Já se pode ver que o projeto neoliberal sempre procurou afastar o Estado da economia, liquidar funções fundamentais dele como a mais vital, a do planejamento de curto e longo prazo. Para ver o descolamento do Estado com a população, a questão do emprego foi relegada ao setor privado, a uma política microeconômica. Veja-se a perfídia: o Estado, sobretudo na crise, tem que sustentar o nível do emprego da sociedade, o contrário do que se faz hoje, quando é forçado a cortar na própria carne e começa pela exclusão de funcionários, pela liquidação da previdência e das aposentadorias e a supressão dos programas sociais, etc., como em Portugal e na Grécia.

Mas, Glenda, veja só a perfídia desse neoliberalismo. Cortaram o Estado em pedaços para melhor repartir o domínio do Estado para o capital, com hegemonia do financeiro, como já falamos acima. Mas, no entanto, estamos no coração do artifício e da cilada. Aparentemente, a fragmentação do Estado nos dava a impressão de que ele estava sem força. E isso era verdade. Mas somente dentro de uma linha: estava sem força contra o capital e contra as finanças, principalmente. Mas contra o cidadão, esta força era cada vez mais sem limites. Porque Estado tem o monopólio da força, ele é coerção, e as finanças sempre usaram a coerção do Estado contra o cidadão, e não contra o Estado, porque, na verdade, quem o ocupava era a própria Finanças. A burocracia que poderia visar, pelas suas funções, o bem comum, tramava, por compadrio, com a força econômica dominante, a capação da res pública. Chesnais, François Chesnais, disse muito bem: o que temos é a ditadura do capital financeiro. Por isso, o público desabou, mas o poder do Estado, não. E as finanças sempre souberam usá-lo como nunca, apoiado no domínio financeiro sobre o político em geral. No entanto, está havendo, inclusive no Brasil, um princípio de reversão do Estado, onde a sua reunificação está num movimento que vai se acelerar. Múltiplas pressões encaminham o ente estatal a liderar a construção de um novo padrão de acumulação. Chegar até lá e reconstruir é um longo processo de desmontagem das instituições liberais e a construção de novas. Não há como negar que a China, dando saltos avassaladores, tem mostrado o êxito da unidade do Estado no combate à crise atual. A tendência parece vigorosa. É daí que nasce o mar da reversão.
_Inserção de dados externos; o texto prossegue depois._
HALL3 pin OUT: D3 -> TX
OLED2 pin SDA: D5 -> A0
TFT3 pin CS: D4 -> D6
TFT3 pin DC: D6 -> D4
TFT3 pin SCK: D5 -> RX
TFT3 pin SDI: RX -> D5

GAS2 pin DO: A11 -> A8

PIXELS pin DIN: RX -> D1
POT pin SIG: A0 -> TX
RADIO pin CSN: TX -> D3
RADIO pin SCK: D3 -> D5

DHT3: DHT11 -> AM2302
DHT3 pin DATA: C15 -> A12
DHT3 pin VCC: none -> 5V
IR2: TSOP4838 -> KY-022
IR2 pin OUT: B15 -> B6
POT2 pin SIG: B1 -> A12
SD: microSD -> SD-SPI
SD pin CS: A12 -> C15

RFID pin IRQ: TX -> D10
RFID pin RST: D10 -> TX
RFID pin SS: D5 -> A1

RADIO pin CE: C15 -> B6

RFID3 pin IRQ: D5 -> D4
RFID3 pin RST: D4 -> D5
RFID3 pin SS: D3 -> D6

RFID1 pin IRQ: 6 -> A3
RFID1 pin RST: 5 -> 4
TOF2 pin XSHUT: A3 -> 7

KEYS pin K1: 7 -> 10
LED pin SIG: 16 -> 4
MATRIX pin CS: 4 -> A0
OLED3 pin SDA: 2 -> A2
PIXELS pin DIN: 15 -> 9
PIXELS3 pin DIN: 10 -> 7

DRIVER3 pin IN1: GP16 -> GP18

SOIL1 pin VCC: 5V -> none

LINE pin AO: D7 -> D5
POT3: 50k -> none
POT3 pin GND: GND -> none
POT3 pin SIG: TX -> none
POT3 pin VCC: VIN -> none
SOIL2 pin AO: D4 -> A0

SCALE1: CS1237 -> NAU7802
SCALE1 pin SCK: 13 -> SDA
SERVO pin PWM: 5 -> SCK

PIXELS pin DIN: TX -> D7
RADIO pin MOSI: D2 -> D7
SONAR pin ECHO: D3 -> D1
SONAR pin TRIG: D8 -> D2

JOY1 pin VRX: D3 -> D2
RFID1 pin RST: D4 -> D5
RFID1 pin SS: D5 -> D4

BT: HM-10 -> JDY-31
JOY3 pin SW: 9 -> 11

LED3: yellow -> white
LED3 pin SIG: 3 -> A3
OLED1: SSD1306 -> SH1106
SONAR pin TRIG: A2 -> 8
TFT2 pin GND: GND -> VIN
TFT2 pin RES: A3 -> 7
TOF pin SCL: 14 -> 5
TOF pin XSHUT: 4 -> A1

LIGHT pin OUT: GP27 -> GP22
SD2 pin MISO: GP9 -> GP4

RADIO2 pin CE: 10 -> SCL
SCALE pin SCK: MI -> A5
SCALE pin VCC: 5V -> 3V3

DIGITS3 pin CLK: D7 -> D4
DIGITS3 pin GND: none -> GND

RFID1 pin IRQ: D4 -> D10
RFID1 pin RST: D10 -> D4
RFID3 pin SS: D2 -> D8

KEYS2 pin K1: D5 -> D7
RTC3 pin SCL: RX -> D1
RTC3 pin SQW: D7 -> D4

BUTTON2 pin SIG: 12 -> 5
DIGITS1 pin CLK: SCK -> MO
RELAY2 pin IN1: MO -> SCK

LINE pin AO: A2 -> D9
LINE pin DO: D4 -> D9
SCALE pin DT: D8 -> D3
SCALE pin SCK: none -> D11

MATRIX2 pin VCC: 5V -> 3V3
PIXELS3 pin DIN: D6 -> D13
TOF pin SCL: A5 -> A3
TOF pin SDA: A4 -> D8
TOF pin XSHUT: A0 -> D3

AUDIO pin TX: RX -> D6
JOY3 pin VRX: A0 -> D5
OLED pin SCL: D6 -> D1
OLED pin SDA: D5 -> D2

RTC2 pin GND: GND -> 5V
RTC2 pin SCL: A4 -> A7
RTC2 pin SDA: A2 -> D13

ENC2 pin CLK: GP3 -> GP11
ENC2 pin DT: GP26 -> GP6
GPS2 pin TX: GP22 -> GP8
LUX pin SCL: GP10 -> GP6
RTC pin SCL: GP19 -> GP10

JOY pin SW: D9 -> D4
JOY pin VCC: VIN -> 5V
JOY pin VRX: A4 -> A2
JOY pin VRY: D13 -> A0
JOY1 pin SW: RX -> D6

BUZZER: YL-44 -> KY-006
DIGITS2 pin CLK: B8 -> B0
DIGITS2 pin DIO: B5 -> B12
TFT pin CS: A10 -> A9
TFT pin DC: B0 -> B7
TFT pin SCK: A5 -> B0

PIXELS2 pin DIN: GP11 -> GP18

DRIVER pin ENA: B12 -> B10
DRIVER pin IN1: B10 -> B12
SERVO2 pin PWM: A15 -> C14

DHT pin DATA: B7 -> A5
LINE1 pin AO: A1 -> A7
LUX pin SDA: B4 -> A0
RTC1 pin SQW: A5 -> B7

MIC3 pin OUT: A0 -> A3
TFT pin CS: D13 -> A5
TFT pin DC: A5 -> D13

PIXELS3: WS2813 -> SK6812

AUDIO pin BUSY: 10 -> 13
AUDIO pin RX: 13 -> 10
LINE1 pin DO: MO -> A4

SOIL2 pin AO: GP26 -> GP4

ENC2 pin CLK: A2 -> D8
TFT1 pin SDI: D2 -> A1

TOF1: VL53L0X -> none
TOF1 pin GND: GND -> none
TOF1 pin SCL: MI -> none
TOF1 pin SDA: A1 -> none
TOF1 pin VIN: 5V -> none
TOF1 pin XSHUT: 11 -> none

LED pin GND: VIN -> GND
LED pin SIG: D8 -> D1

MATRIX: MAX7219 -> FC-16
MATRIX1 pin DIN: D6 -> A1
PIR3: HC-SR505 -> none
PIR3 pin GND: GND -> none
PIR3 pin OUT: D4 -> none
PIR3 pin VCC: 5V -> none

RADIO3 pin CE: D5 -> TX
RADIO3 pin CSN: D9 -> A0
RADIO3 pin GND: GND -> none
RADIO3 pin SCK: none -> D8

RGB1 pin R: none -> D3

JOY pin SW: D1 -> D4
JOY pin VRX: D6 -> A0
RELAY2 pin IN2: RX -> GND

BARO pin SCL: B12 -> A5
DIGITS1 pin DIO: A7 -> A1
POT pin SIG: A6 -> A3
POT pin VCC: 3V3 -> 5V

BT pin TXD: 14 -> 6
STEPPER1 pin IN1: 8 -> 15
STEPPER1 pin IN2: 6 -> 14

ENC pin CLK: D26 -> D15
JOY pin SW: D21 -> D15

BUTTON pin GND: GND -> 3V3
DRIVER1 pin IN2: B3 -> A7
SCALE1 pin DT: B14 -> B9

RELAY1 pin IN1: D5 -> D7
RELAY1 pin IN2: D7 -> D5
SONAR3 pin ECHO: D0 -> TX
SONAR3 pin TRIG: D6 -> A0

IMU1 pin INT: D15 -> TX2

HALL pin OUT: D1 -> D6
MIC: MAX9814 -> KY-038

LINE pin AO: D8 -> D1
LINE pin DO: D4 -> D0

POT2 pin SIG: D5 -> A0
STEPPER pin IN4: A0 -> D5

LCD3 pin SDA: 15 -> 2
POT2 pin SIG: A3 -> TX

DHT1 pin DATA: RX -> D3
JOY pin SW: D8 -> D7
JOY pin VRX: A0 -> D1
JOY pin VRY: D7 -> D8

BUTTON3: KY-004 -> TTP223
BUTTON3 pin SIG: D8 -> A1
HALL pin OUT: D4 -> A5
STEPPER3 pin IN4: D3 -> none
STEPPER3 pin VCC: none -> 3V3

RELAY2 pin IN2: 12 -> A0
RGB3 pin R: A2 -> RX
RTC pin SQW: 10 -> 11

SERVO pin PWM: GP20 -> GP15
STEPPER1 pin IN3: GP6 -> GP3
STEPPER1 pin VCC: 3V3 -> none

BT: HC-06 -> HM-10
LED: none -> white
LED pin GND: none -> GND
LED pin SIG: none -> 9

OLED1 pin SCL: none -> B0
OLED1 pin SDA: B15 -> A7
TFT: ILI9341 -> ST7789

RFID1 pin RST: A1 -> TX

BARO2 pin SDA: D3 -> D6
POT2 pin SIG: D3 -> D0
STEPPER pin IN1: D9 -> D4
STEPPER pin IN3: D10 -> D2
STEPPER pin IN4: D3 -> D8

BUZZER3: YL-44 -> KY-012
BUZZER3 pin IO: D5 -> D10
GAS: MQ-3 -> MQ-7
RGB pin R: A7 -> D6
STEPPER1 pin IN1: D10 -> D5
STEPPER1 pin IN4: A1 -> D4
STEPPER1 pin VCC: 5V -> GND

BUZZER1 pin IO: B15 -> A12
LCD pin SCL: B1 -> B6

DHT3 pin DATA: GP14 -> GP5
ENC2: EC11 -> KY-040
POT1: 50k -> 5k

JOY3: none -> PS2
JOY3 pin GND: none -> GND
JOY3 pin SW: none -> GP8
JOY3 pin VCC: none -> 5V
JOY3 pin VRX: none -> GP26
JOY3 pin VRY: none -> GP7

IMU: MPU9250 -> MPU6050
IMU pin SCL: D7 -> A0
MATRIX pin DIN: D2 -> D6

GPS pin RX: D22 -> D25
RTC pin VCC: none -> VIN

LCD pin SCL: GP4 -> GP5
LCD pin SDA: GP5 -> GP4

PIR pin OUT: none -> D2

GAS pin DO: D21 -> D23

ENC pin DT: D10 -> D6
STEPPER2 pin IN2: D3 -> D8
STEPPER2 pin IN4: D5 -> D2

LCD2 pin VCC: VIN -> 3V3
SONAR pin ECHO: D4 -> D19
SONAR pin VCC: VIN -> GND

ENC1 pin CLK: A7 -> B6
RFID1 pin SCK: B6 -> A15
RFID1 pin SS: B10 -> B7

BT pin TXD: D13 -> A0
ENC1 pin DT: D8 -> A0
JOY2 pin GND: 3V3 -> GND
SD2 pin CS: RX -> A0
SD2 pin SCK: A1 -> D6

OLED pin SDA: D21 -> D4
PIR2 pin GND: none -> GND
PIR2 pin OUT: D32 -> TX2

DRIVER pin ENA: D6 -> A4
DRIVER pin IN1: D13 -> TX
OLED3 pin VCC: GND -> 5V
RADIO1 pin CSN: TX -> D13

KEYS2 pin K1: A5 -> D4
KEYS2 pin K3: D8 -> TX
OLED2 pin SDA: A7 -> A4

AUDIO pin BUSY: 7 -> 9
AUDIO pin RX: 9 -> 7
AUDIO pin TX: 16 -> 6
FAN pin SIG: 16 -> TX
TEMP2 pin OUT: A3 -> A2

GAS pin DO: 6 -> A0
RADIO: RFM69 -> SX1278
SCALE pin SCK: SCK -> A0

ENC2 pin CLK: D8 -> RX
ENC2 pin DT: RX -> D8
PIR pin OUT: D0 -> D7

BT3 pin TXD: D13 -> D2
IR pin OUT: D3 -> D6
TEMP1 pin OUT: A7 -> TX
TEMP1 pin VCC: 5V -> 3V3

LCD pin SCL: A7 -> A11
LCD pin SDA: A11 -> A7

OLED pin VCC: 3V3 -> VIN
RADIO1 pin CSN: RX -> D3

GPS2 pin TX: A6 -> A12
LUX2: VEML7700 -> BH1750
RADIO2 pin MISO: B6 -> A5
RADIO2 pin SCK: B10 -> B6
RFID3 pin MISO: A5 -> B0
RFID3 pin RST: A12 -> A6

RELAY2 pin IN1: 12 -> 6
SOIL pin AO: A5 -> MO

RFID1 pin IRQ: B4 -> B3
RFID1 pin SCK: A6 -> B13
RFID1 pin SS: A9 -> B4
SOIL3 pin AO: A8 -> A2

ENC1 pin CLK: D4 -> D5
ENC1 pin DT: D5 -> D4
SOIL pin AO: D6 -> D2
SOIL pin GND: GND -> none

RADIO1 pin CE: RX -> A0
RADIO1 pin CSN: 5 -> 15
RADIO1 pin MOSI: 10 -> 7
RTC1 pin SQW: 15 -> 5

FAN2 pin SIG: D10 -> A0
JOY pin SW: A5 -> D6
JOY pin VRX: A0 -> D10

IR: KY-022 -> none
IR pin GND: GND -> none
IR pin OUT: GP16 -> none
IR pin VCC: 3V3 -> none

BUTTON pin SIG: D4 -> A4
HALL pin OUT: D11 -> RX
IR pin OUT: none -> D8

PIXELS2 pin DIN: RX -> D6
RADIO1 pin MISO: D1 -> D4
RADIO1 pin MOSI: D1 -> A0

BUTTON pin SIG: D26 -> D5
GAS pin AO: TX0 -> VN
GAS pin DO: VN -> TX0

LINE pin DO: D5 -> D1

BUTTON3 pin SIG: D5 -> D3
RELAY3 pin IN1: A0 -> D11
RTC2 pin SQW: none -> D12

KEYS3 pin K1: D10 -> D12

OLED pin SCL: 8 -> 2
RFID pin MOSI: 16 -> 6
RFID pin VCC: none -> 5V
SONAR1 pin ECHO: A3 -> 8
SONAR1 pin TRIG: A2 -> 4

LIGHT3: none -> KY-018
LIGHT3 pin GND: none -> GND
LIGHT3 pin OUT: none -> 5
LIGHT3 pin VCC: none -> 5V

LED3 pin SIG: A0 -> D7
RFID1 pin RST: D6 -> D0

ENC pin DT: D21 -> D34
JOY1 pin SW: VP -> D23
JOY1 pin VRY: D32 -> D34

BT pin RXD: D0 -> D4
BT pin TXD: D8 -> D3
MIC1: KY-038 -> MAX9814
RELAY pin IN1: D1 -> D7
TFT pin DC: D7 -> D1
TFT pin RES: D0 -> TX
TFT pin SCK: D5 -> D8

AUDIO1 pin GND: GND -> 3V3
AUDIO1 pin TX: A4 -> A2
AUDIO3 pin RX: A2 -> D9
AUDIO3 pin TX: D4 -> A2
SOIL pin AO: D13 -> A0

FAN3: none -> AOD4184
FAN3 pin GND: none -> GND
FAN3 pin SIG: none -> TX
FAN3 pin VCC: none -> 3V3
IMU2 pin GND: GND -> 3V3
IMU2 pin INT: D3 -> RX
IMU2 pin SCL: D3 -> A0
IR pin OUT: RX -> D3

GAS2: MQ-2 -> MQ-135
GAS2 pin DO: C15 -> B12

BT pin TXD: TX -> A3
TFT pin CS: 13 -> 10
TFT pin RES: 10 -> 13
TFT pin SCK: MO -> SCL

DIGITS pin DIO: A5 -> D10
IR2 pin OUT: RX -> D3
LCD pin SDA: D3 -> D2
(PS. Quanto à segunda questão, não sei responder com segurança. Mas, o que posso dizer é que ela tem que ser pensada não num confronto entre Ocidente e Oriente, mas num confronto de fundos antropológicos, sociológicos e históricos das nações na dinâmica do capital, no seu processo de reprodução. Por isso, o Estado chinês – por mais que tenha as influências históricas das suas dinastias, da Revolução comunista de Mao, da sua cultura histórica milenar – vai sendo direcionado pelo processo de valorização do capital. Claro, o Estado do capital nos Estados Unidos é diferente do Estado do capital da China. As tradições das nações dão a cor da sua experiência no desenvolvimento do capitalismo. Mas, o primeiro, enquanto sobreviver, será o capitalismo. E isso faz parte da luta geopolítica das nações. O comunismo foi o último movimento que se opôs, e foi derrotado, diga-se, pelas suas próprias contradições. No confronto do Ocidente e do Oriente, o importante é saber, em termos de economia, se existe a possibilidade de construção de um outro sistema que possa se opor ao citado capitalismo. Do contrário, será apenas o modificar da forma externa de desenvolvimento do capital, porque o capital é o seu próprio construtor, já que é ele que revoluciona a si mesmo. E a sua destruição terá que ser um processo revolucionário de base política, econômica, social e ideológica – que, no momento, está fora de cogitação e de construção).